Thomas v London Borough of Hillingdon
Employment Appeal Tribunal (26 September 2002)

Issues

(1) Unfair dismissal
(2) Reason for dismissal
(3) Range of reasonable response test

Facts

Thomas was employed as a senior personnel officer. He accessed pornography on the Internet using his employer’s computer, during office hours. As a result, he was dismissed.

Thomas entered a complaint to the Tribunal on the basis that he had been unfairly dismissed.

The Employment Tribunal found that the employer’s investigation prior to the dismissal had been reasonable. In addition, it found that the employer had a genuine and reasonable belief that Thomas had accessed the Internet on a number of occasions.

The Tribunal rejected the view that a person who viewed pornography would be unsuitable to be a personnel officer, or that such a person would be in breach of the local government rules of probity in conduct.

However, the Tribunal did find that the employee’s behaviour constituted “misconduct” as opposed to “gross misconduct”. In reaching its decision, it noted that the employer’s Disciplinary Procedure characterised the conduct at issue as “misconduct” rather than “gross misconduct”. Accordingly, it found that the decision to dismiss Thomas had been outside the range of reasonable responses appropriate for the conduct. As a result, he was found to have been unfairly dismissed.
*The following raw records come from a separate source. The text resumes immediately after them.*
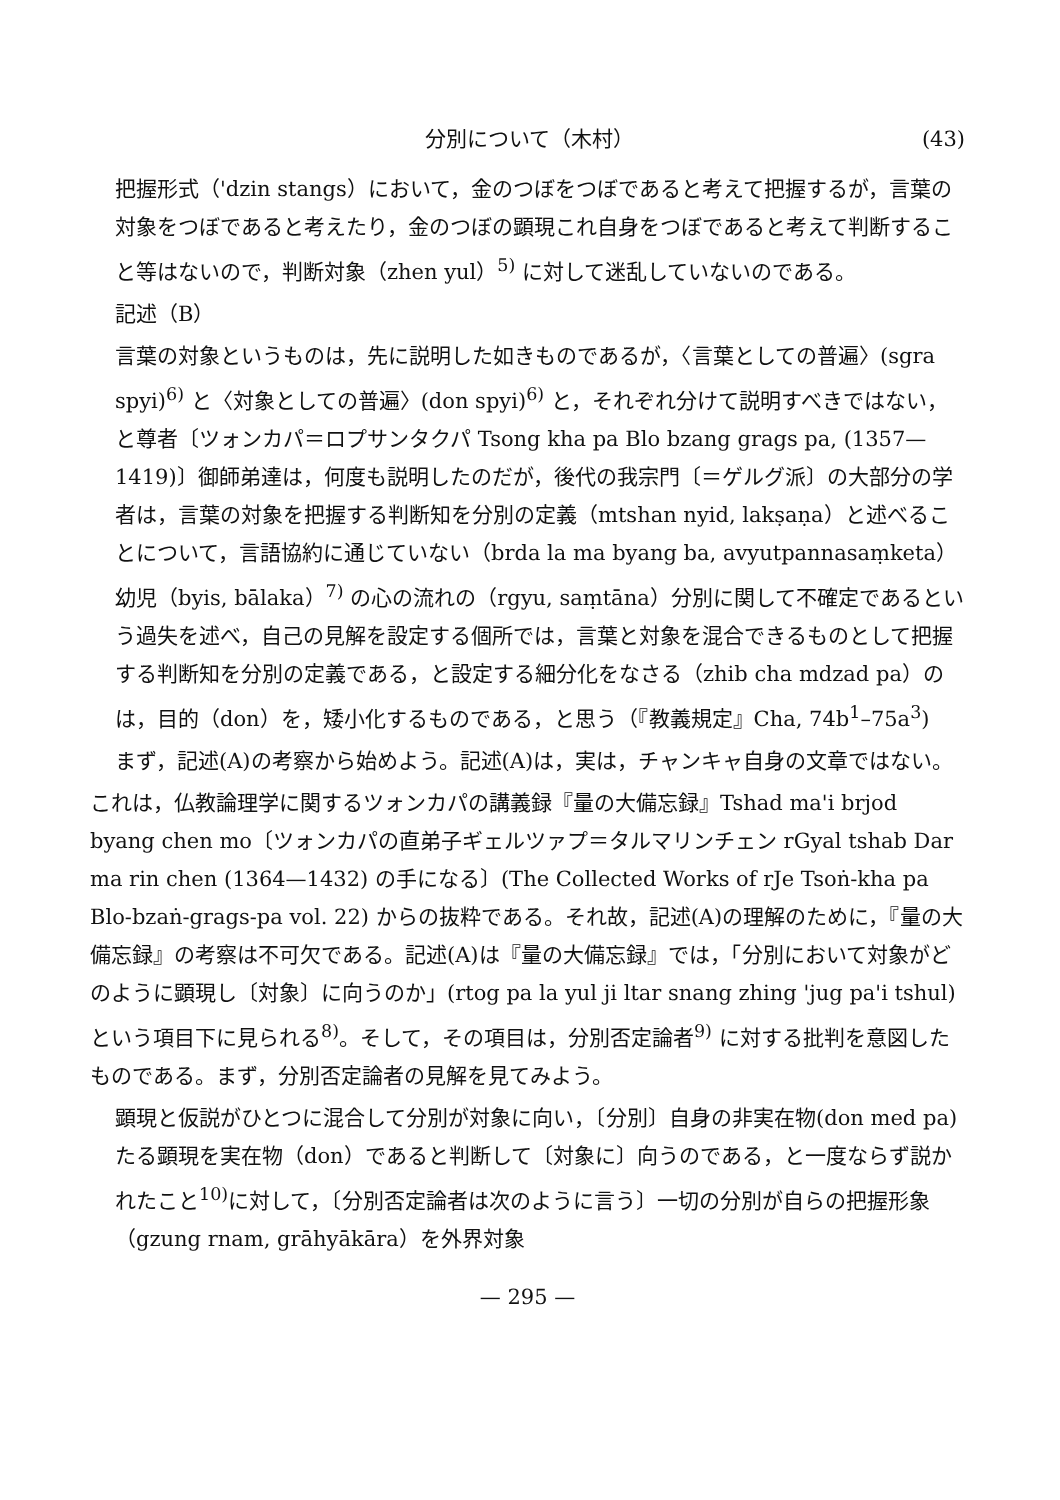分別について（木村） (43)
把握形式（'dzin stangs）において，金のつぼをつぼであると考えて把握するが，言葉の対象をつぼであると考えたり，金のつぼの顕現これ自身をつぼであると考えて判断すること等はないので，判断対象（zhen yul）<sup>5)</sup> に対して迷乱していないのである。
記述（B）
言葉の対象というものは，先に説明した如きものであるが，〈言葉としての普遍〉(sgra spyi)<sup>6)</sup> と〈対象としての普遍〉(don spyi)<sup>6)</sup> と，それぞれ分けて説明すべきではない，と尊者〔ツォンカパ＝ロプサンタクパ Tsong kha pa Blo bzang grags pa, (1357—1419)〕御師弟達は，何度も説明したのだが，後代の我宗門〔＝ゲルグ派〕の大部分の学者は，言葉の対象を把握する判断知を分別の定義（mtshan nyid, lakṣaṇa）と述べることについて，言語協約に通じていない（brda la ma byang ba, avyutpannasaṃketa）幼児（byis, bālaka）<sup>7)</sup> の心の流れの（rgyu, saṃtāna）分別に関して不確定であるという過失を述べ，自己の見解を設定する個所では，言葉と対象を混合できるものとして把握する判断知を分別の定義である，と設定する細分化をなさる（zhib cha mdzad pa）のは，目的（don）を，矮小化するものである，と思う（『教義規定』Cha, 74b<sup>1</sup>–75a<sup>3</sup>)
まず，記述(A)の考察から始めよう。記述(A)は，実は，チャンキャ自身の文章ではない。
これは，仏教論理学に関するツォンカパの講義録『量の大備忘録』Tshad ma'i brjod byang chen mo〔ツォンカパの直弟子ギェルツァプ＝タルマリンチェン rGyal tshab Dar ma rin chen (1364—1432) の手になる〕(The Collected Works of rJe Tsoṅ-kha pa Blo-bzaṅ-grags-pa vol. 22) からの抜粋である。それ故，記述(A)の理解のために，『量の大備忘録』の考察は不可欠である。記述(A)は『量の大備忘録』では，「分別において対象がどのように顕現し〔対象〕に向うのか」(rtog pa la yul ji ltar snang zhing 'jug pa'i tshul) という項目下に見られる<sup>8)</sup>。そして，その項目は，分別否定論者<sup>9)</sup> に対する批判を意図したものである。まず，分別否定論者の見解を見てみよう。
顕現と仮説がひとつに混合して分別が対象に向い，〔分別〕自身の非実在物(don med pa) たる顕現を実在物（don）であると判断して〔対象に〕向うのである，と一度ならず説かれたこと<sup>10)</sup>に対して，〔分別否定論者は次のように言う〕一切の分別が自らの把握形象（gzung rnam, grāhyākāra）を外界対象
— 295 —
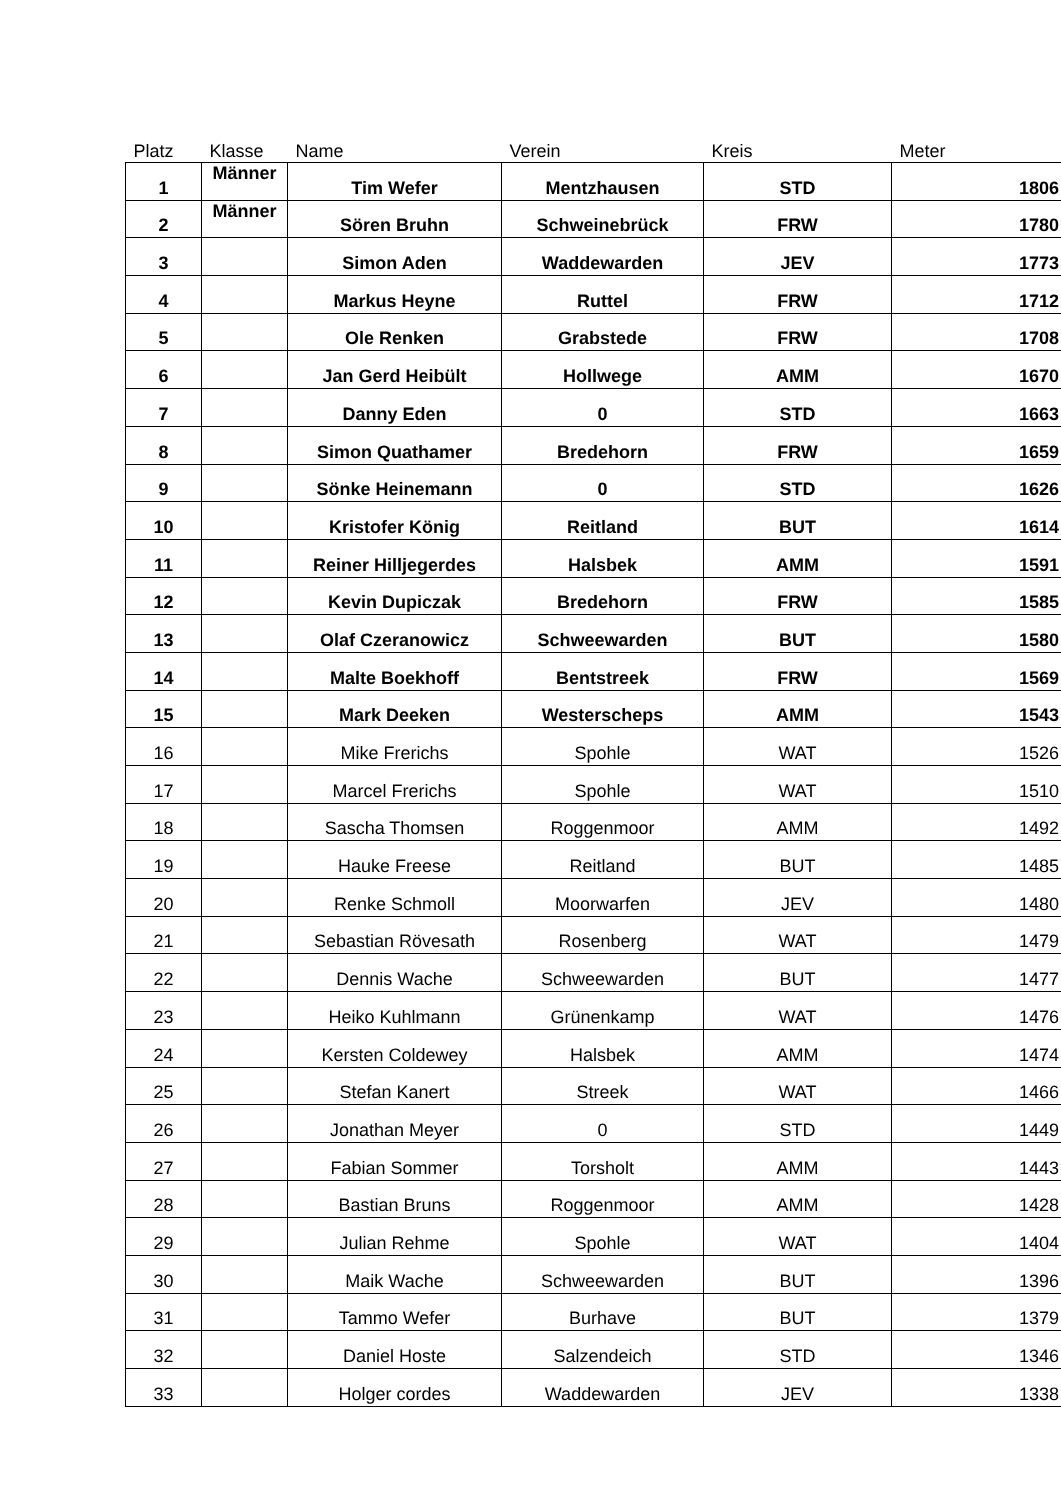| Platz | Klasse | Name | Verein | Kreis | Meter |
| --- | --- | --- | --- | --- | --- |
| 1 | Männer | Tim Wefer | Mentzhausen | STD | 1806 |
| 2 | Männer | Sören Bruhn | Schweinebrück | FRW | 1780 |
| 3 | | Simon Aden | Waddewarden | JEV | 1773 |
| 4 | | Markus Heyne | Ruttel | FRW | 1712 |
| 5 | | Ole Renken | Grabstede | FRW | 1708 |
| 6 | | Jan Gerd Heibült | Hollwege | AMM | 1670 |
| 7 | | Danny Eden | 0 | STD | 1663 |
| 8 | | Simon Quathamer | Bredehorn | FRW | 1659 |
| 9 | | Sönke Heinemann | 0 | STD | 1626 |
| 10 | | Kristofer König | Reitland | BUT | 1614 |
| 11 | | Reiner Hilljegerdes | Halsbek | AMM | 1591 |
| 12 | | Kevin Dupiczak | Bredehorn | FRW | 1585 |
| 13 | | Olaf Czeranowicz | Schweewarden | BUT | 1580 |
| 14 | | Malte Boekhoff | Bentstreek | FRW | 1569 |
| 15 | | Mark Deeken | Westerscheps | AMM | 1543 |
| 16 | | Mike Frerichs | Spohle | WAT | 1526 |
| 17 | | Marcel Frerichs | Spohle | WAT | 1510 |
| 18 | | Sascha Thomsen | Roggenmoor | AMM | 1492 |
| 19 | | Hauke Freese | Reitland | BUT | 1485 |
| 20 | | Renke Schmoll | Moorwarfen | JEV | 1480 |
| 21 | | Sebastian Rövesath | Rosenberg | WAT | 1479 |
| 22 | | Dennis Wache | Schweewarden | BUT | 1477 |
| 23 | | Heiko Kuhlmann | Grünenkamp | WAT | 1476 |
| 24 | | Kersten Coldewey | Halsbek | AMM | 1474 |
| 25 | | Stefan Kanert | Streek | WAT | 1466 |
| 26 | | Jonathan Meyer | 0 | STD | 1449 |
| 27 | | Fabian Sommer | Torsholt | AMM | 1443 |
| 28 | | Bastian Bruns | Roggenmoor | AMM | 1428 |
| 29 | | Julian Rehme | Spohle | WAT | 1404 |
| 30 | | Maik Wache | Schweewarden | BUT | 1396 |
| 31 | | Tammo Wefer | Burhave | BUT | 1379 |
| 32 | | Daniel Hoste | Salzendeich | STD | 1346 |
| 33 | | Holger cordes | Waddewarden | JEV | 1338 |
The employer appealed the decision. It argued that the Tribunal had been incorrect to substitute its own view for that of the employer, rather than adopting the appropriate legal test. The legal test in question was whether the employer’s response to the incident had been within the band of responses that a reasonable employer might take in the circumstances. As the Tribunal had not used this test, its decision that Thomas had been unfairly dismissed had been incorrect.

Decision

The Employment Appeal Tribunal found that the original Tribunal had been incorrect to consider the fairness of the decision be reference to its own view rather than considering whether the employer’s finding of gross misconduct was within the band of reasonable responses.

The Appeal Tribunal also suggested that if the employee had been a junior member of staff, it was possible the original ruling (that it was unfair to treat such behaviour as a sackable offence) would have been upheld.

Dismissal was an inappropriate sanction for the conduct after the employer had already labelled it as misconduct. The original decision was wrong and would be overturned.

Comments

A recent study has shown that employers are more likely to discipline staff for misuse of email and the Internet than for violence, dishonesty and breaches of health and safety combined. This case highlights that employers can find themselves in a similar situation as the above employer if they do not have adequate email and Internet policies. These policies must clarify to employees what is forbidden, and likewise, an employer must be consistent in its approach to misuse of the Internet and email.